Contemporaneo di Fletcher fu Thomas Middleton (1580-1627) che scrisse le city comedies, dove Londra e i suoi abitanti vengono rappresentati in maniera aspra e problematica. La commedia diventa feroce e perde l’aurea romantica tipica delle commedie di Shakespeare, la tragedia, d’altra parte, perde il suo centro e diventa un vero manicomio. Nel periodo giacomiano infatti quest’ultima prende due direzioni: una è quella delle murder play, tragedia domestica ispirata dai più strani e noti crimini della cronaca del tempo, un’altra è la tragedia di vendetta, che ruota intorno alla vendetta di un delitto lasciato impunito, che trae ispirazione da una cattolica e oscura Italia. Altro importante autore è senz’altro John Webster (1580-1625) che pur cercando effetti macabri e sensazionali e trame altrettanto tortuose, sono storie complesse, degne di un autentico senso del tragico. Superati gli anni Venti del Seicento, durante il breve periodo carolino, si vede l’entrata di John Ford (1586-1639), che pur mantenendo temi scabrosi presentano un universo meno conturbante e non più popolato da personaggi simbolo del male, facendo così assistere ad un graduale rasserenamento del linguaggio turbolento di Webster e dei suoi contemporanei.
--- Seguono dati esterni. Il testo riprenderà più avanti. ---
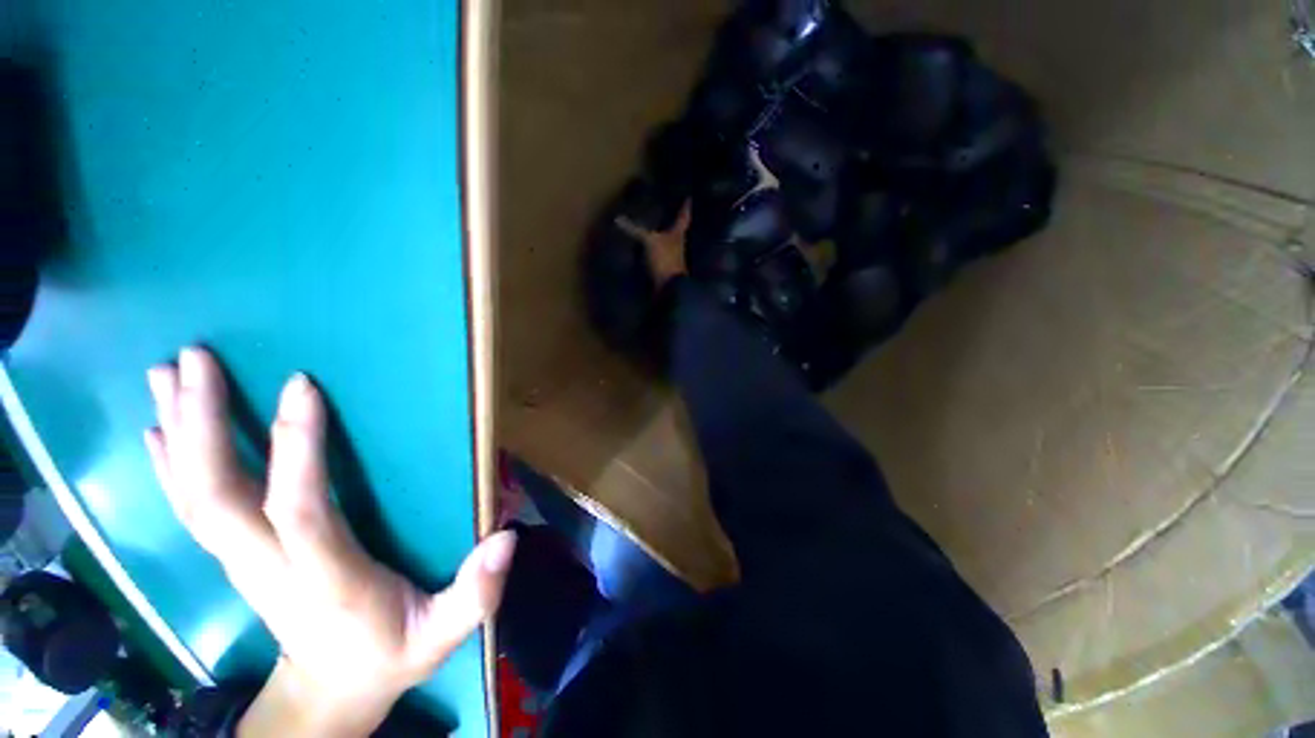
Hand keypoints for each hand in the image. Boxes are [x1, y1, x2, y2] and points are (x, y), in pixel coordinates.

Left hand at [145, 347, 515, 737]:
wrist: (332, 692)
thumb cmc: (391, 654)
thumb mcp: (443, 633)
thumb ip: (475, 591)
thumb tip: (507, 538)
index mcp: (326, 579)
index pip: (299, 510)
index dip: (296, 449)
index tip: (303, 386)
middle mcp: (267, 566)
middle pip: (217, 496)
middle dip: (203, 426)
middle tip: (193, 360)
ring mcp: (242, 561)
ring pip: (194, 495)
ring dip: (180, 432)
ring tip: (165, 373)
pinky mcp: (235, 557)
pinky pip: (191, 507)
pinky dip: (171, 464)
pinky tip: (157, 429)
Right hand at [616, 200, 690, 289]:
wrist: (670, 287)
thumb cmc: (665, 259)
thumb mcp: (649, 242)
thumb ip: (635, 230)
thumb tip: (618, 219)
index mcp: (679, 234)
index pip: (684, 216)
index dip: (686, 207)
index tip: (688, 197)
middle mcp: (679, 243)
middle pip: (680, 229)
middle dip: (676, 220)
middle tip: (673, 209)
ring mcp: (674, 256)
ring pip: (672, 242)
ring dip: (667, 235)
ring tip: (660, 226)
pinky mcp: (667, 267)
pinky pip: (663, 254)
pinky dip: (659, 249)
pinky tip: (651, 248)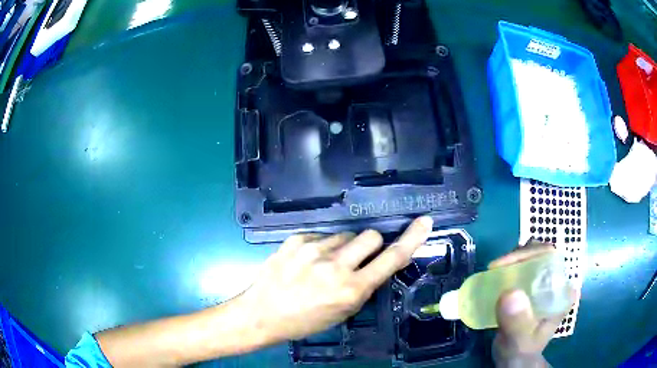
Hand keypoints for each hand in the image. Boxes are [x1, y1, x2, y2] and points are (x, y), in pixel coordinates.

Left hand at [237, 216, 433, 342]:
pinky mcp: (296, 239)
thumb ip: (363, 287)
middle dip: (370, 246)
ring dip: (342, 248)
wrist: (262, 313)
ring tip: (323, 265)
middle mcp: (336, 265)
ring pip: (345, 235)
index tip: (424, 222)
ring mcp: (313, 249)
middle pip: (371, 236)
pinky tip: (305, 262)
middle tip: (357, 259)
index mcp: (351, 289)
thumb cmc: (305, 321)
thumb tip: (375, 264)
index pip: (391, 258)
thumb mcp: (343, 312)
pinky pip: (321, 235)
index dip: (412, 239)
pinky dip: (321, 247)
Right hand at [490, 243, 577, 367]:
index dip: (529, 254)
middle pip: (540, 255)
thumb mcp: (519, 341)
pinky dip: (508, 269)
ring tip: (494, 273)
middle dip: (517, 256)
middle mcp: (555, 284)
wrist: (514, 360)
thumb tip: (510, 294)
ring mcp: (543, 284)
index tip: (504, 265)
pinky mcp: (531, 288)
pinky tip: (496, 278)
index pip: (552, 259)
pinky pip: (521, 269)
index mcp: (561, 293)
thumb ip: (517, 323)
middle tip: (495, 269)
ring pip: (530, 259)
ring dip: (512, 261)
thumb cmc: (520, 352)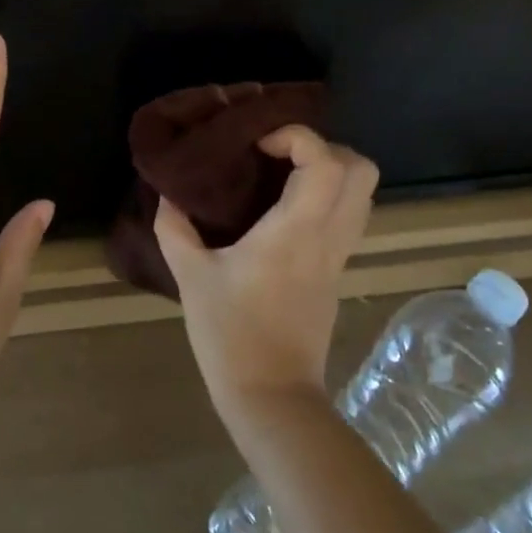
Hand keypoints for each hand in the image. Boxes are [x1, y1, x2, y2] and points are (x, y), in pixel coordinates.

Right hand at [157, 125, 378, 431]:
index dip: (297, 136)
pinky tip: (287, 209)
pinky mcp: (337, 272)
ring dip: (331, 171)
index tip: (258, 144)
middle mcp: (328, 236)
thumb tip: (168, 194)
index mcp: (296, 231)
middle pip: (362, 170)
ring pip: (363, 194)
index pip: (325, 161)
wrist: (271, 396)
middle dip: (325, 147)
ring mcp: (339, 255)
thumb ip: (175, 229)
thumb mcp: (192, 277)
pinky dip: (329, 197)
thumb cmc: (231, 335)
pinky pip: (350, 217)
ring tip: (284, 176)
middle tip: (279, 154)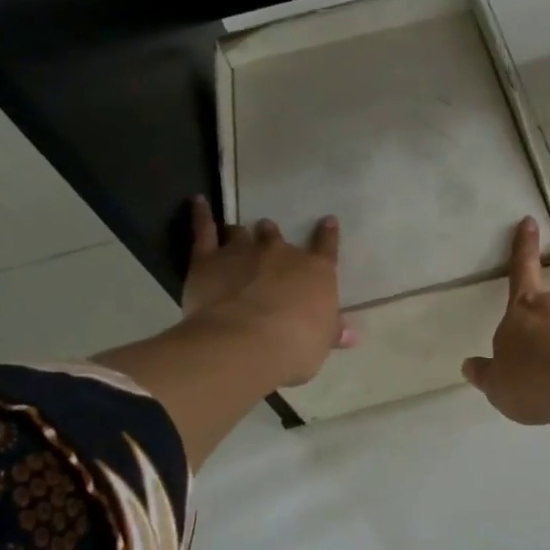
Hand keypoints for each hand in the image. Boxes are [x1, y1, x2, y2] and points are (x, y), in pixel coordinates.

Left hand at [182, 196, 356, 386]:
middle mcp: (281, 255)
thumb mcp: (321, 343)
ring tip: (238, 232)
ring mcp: (244, 252)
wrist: (246, 344)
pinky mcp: (209, 260)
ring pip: (242, 233)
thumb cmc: (295, 346)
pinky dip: (201, 215)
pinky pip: (204, 230)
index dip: (327, 235)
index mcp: (316, 272)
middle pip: (276, 237)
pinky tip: (198, 202)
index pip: (326, 247)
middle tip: (268, 238)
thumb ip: (332, 333)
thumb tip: (352, 336)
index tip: (328, 221)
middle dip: (272, 236)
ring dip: (241, 233)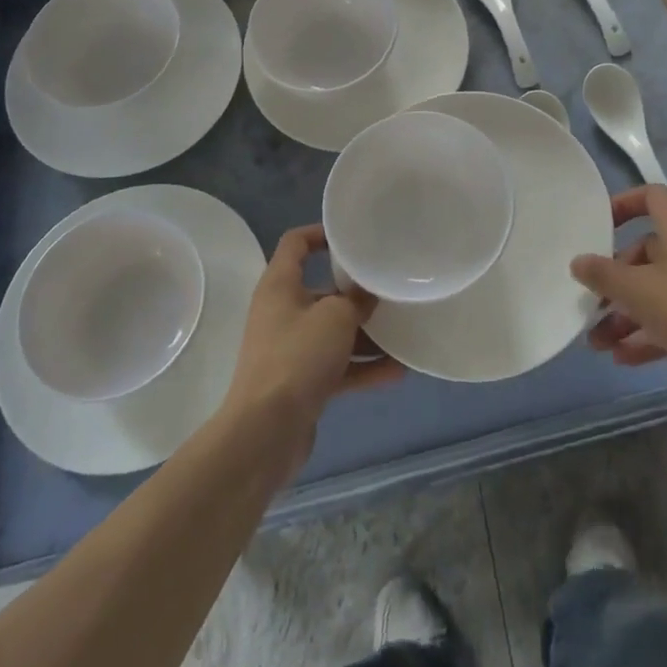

I puritani e il teatro carolingio

I teatri furono chiusi in Inghilterra nel 1642 dietro la pressione puritana che li vedevano come luoghi satanici. Furono immediatamente riaperti nel 1660 con il ritorno al trono del re, Carlo II. Quest’ultimo autorizzò solamente due compagnie di teatro ad esercitare la professione e cambiò completamente la struttura fisica tipica di quei teatri in legno circolari elisabettiani. Vennero eretti edifici su ispirazione di quelli italiani e francesi, come il Dorest Garden e il Drudry Lane. Vennero costruiti completamente al chiuso con illuminazione a candela (anche se quest’ultima non era una novità, poiché già adottata precedentemente), la platea era disposta a ‘U’ in lieve discesa e contava una decina di file di panche. Due ordini di palchi con alla sommità la galleria fiancheggiavano la platea. Altre novità erano le scene mobili dipinte che scorrevano sul fondo del palco, ma soprattutto l’introduzione di attrici femmine per interpretare i ruoli femminili che fino ad allora erano impersonati da giovani attori. Una pecca di questo teatro (definito ‘teatro della Restaurazione’, 1660-1707) era il costo elevato del biglietto, già visto con i teatri privati, che permettevano solamente ad una fetta ristretta della popolazione di partecipare alle rappresentazioni.